Segment Start: Text for analysis

FIG. 4.

PAO1 kinB::aacC1 exhibits elevated levels of AlgB and AlgU, and HA-MucA degradation in PAO1 kinB::aacC1 requires algW, algB, and rpoN. Shown are representative panels of blots from three independent experiments with 40 μg of total lysate. (A) A Western blot of total cell lysate of PAO1 kinB::aacC1 shows elevated levels of AlgB and AlgU. Western blots of cell lysates were prepared from cells after 24 h growth on PIA. The membranes were probed with anti-AlgU, anti-AlgB, and anti-alpha subunit of RNA polymerase (loading control). Levels of each protein were adjusted for loading and then normalized to PAO1 levels and expressed as means ± standard deviations. Note that deletion of algU did not abolish AlgB expression. (B) Western blot analysis of N-terminally HA-tagged MucA in PAO1 and PAO1 kinB::aacC1 isogenic backgrounds. Cell lysates were prepared after 48 h of growth on PIA-carbenicillin plates supplemented with 0.1% arabinose. The membranes were immunoblotted with rat anti-HA diluted 1:1,000 (Roche). Lane 2, PAO1 pHERD20T-mucA is a negative control for background and cross-reactivity. Lanes 1 and 3 to 7, HA-mucA expressed in trans from pHERD20T. Levels of each protein were adjusted for loading and then normalized to PAO1 pHERD20T-HA-mucA levels and expressed as means ± standard deviations. Apparent molecular masses are depicted. NM and M indicate nonmucoid and mucoid phenotypes, respectively.

Segment End: Text for analysis

_Assignment 1_. According to the figure legend, how long were cells grown on PIA before the lysates for panel A were prepared?
_Assignment 2_. List every antibody that the figure legend says was used to probe or immunoblot the membranes.
None of the material that comes next is needed.

Segment Start: Data supplied

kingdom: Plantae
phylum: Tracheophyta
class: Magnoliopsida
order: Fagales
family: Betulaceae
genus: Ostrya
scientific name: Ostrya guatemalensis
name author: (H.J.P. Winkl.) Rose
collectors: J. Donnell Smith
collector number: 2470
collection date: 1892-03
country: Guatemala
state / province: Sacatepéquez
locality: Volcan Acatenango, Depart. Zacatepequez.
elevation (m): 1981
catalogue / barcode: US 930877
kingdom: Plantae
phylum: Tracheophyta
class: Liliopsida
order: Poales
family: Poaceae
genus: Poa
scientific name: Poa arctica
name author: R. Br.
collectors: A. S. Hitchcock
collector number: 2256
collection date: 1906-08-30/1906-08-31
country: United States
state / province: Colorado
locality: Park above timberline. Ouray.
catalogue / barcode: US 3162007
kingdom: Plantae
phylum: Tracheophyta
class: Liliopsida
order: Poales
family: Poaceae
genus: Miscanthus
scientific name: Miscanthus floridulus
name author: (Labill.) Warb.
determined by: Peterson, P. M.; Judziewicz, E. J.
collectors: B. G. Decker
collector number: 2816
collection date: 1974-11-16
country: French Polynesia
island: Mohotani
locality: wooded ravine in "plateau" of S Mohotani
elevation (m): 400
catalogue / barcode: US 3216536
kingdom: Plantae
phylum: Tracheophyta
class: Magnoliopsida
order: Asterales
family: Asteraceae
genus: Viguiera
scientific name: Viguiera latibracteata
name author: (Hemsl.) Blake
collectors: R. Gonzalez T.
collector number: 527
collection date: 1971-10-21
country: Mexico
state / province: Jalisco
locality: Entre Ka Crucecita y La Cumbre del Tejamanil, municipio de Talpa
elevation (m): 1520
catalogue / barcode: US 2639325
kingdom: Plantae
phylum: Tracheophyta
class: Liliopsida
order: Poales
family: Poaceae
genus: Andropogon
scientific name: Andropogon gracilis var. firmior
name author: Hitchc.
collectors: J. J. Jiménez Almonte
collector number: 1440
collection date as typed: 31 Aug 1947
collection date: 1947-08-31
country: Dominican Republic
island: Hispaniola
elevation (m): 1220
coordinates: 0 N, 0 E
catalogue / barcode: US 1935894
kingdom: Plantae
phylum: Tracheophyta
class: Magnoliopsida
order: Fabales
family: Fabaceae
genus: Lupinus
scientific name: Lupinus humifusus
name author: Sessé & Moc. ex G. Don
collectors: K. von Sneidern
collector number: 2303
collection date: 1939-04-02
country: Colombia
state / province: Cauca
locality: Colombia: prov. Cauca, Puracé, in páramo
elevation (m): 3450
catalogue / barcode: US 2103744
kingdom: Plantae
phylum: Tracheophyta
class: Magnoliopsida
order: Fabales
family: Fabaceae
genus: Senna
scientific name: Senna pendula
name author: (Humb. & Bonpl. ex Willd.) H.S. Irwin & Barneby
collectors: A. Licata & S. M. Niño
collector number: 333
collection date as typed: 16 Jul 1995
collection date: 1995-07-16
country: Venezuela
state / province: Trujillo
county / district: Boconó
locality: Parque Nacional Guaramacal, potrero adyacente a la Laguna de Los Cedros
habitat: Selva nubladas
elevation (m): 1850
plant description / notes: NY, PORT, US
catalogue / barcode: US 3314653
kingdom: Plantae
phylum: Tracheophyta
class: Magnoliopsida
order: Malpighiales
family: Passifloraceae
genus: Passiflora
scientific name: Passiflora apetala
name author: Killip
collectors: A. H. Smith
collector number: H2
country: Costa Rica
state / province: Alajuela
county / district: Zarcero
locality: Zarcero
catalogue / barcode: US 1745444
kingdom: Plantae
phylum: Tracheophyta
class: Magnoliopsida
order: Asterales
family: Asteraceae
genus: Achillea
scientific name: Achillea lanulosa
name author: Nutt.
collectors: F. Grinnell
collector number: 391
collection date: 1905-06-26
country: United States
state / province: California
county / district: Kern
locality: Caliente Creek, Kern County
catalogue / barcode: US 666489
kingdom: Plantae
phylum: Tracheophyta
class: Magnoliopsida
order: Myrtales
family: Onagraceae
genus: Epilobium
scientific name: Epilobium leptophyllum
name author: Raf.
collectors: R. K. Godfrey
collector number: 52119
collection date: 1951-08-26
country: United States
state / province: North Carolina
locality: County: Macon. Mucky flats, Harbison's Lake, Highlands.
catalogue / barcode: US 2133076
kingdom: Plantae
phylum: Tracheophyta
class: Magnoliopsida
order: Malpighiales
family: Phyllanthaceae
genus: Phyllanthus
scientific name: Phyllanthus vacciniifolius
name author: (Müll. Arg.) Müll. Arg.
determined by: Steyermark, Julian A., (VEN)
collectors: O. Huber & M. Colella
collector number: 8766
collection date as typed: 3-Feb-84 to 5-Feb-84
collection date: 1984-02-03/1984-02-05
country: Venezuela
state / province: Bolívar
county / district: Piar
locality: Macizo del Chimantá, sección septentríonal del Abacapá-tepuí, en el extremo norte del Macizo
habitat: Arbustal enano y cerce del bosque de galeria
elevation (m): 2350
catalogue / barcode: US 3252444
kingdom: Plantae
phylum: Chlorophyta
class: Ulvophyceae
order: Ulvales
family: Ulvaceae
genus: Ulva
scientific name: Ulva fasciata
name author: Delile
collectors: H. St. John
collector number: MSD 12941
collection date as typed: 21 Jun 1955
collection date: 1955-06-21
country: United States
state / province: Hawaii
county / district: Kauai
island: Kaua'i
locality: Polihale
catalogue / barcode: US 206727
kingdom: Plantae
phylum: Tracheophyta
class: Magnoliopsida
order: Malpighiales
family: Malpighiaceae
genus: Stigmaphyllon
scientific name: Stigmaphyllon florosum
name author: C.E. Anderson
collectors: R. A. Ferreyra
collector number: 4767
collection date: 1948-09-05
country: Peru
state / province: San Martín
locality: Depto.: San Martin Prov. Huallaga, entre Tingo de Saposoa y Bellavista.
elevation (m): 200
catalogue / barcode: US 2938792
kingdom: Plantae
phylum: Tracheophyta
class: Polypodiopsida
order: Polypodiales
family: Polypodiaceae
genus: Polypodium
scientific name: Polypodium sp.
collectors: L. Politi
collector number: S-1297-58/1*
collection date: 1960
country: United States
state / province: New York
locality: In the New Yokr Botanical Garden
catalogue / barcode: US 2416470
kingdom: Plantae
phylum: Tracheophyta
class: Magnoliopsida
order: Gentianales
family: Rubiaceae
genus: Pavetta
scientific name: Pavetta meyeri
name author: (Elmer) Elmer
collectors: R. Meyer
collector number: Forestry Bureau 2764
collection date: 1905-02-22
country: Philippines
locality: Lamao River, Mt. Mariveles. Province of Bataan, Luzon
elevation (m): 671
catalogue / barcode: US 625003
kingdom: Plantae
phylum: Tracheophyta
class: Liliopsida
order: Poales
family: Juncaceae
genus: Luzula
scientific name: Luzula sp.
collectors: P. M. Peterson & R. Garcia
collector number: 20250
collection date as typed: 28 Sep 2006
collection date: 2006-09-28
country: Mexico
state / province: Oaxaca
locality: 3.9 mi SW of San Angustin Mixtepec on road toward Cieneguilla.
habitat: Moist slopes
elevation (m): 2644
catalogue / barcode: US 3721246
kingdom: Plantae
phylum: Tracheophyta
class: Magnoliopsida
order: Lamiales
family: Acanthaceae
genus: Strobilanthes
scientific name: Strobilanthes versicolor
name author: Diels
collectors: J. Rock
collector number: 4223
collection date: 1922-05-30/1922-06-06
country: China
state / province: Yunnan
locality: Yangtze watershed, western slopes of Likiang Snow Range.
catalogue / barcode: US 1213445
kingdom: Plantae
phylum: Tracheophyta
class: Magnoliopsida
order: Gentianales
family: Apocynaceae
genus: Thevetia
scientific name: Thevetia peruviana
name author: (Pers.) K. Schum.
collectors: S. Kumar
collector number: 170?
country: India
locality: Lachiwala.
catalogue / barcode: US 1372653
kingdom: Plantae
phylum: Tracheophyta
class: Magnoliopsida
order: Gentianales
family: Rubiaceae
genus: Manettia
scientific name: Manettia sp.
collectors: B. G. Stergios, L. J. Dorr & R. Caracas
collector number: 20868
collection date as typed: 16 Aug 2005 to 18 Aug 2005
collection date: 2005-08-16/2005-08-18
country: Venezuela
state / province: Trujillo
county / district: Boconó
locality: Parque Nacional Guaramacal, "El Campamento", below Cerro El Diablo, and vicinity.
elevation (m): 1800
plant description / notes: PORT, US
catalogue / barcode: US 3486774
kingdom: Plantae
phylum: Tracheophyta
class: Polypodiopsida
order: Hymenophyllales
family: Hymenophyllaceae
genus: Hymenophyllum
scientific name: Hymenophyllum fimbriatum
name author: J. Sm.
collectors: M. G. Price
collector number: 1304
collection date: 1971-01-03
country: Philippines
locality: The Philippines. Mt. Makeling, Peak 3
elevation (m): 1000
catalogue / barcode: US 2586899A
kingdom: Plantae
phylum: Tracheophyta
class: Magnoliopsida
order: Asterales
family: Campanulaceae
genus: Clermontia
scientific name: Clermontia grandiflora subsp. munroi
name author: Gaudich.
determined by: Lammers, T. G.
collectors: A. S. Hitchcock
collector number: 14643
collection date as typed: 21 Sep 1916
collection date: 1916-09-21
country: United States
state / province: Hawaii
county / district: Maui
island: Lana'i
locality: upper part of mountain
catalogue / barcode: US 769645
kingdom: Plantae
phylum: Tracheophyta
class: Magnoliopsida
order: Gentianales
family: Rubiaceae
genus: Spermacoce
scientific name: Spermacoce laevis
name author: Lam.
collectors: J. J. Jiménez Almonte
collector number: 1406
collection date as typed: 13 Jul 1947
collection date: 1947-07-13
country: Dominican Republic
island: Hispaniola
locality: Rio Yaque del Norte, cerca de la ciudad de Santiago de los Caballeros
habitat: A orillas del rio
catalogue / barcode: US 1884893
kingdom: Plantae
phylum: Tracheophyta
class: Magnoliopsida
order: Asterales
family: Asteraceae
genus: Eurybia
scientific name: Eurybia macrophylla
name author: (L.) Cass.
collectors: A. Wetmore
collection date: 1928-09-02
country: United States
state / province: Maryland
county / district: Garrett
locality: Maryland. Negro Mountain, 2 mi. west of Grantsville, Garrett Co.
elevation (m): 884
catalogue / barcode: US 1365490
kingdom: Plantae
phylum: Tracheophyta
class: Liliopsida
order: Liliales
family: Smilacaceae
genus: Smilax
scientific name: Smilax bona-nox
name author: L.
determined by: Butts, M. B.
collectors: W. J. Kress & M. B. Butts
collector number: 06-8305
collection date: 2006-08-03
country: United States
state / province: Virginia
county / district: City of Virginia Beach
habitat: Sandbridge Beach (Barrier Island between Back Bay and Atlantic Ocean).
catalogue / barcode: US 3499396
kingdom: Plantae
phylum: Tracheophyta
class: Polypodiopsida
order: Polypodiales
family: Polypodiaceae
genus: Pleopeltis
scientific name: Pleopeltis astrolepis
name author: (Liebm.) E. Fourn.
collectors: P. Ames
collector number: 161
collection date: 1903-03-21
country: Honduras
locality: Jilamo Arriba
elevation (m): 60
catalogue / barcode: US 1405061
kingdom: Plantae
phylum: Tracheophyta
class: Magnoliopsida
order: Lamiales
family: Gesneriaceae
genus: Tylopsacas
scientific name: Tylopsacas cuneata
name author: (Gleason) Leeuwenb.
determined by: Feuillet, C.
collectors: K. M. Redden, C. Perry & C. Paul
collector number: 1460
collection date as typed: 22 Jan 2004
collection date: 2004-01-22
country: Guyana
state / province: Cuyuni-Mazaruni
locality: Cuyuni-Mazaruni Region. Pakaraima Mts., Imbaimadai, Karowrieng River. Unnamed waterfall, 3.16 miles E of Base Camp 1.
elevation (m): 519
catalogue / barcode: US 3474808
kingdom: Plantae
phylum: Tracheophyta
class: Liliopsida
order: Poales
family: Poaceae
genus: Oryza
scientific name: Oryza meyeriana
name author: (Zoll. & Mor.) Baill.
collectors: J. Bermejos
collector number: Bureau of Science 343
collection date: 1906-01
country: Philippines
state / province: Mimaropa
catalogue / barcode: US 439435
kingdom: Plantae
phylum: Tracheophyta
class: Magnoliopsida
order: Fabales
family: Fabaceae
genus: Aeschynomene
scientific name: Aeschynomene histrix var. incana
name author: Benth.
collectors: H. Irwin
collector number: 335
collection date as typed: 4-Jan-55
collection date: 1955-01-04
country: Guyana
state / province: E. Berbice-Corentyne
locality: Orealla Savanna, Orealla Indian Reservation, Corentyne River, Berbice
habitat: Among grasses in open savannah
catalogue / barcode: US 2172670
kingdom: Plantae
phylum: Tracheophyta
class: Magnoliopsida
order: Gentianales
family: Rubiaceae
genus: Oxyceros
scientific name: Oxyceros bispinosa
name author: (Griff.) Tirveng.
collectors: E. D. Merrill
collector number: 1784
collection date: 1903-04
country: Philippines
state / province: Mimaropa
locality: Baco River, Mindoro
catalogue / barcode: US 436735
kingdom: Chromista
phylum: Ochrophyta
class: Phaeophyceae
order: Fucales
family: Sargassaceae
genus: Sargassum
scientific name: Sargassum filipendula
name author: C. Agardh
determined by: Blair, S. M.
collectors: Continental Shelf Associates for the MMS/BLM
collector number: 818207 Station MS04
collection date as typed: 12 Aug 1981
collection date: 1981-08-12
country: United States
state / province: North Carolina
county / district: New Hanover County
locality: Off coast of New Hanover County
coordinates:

Segment End: Data supplied

_Answer area 1_. 24 hours

_Answer area 2_.
- anti-AlgU
- anti-AlgB
- anti-alpha subunit of RNA polymerase
- rat anti-HA